[[ Task inputs open ]]

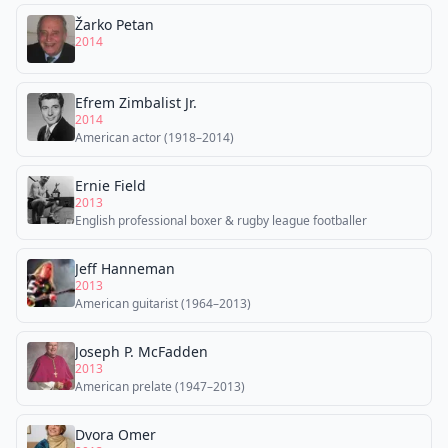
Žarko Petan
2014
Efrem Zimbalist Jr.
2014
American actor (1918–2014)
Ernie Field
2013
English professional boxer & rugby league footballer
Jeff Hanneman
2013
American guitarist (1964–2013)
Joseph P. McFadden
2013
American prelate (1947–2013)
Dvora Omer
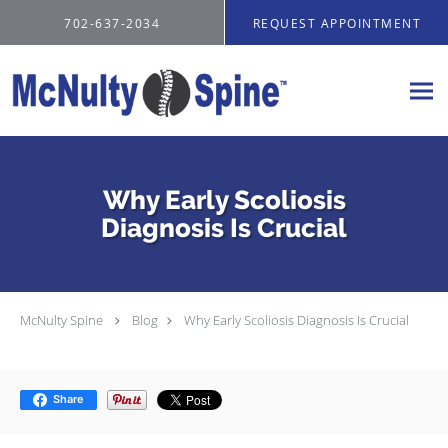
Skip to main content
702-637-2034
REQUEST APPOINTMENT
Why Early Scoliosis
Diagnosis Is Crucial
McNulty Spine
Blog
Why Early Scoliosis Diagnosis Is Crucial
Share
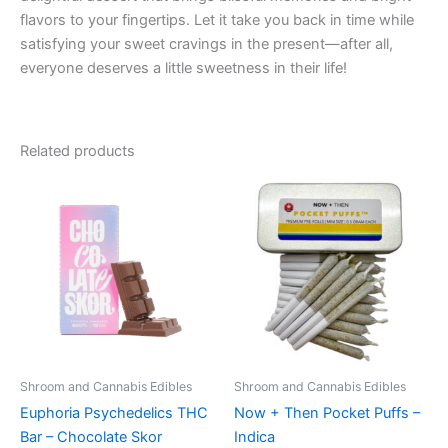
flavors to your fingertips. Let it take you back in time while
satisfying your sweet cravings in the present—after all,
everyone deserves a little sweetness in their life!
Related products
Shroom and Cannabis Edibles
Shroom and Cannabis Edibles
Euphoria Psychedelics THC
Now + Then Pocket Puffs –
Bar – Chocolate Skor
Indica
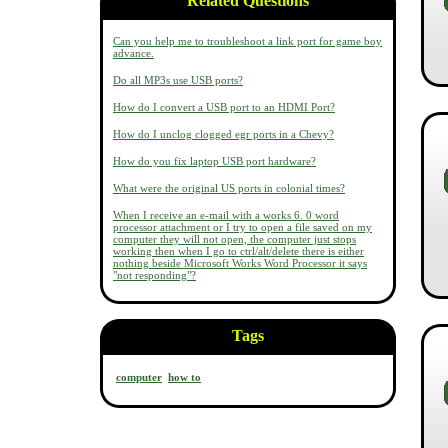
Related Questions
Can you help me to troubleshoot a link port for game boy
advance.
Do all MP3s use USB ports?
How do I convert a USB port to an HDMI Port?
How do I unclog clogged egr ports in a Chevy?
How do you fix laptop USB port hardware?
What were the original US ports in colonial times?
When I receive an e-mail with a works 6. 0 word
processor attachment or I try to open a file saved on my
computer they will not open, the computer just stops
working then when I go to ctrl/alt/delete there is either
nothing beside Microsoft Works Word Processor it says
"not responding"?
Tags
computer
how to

[[ Task inputs closed ]]

**Exercise goal:**
Copy every line above that holds the word "Diagnosis".

**Solution to this exercise:**
Diagnosis Is Crucial
Why Early Scoliosis Diagnosis Is Crucial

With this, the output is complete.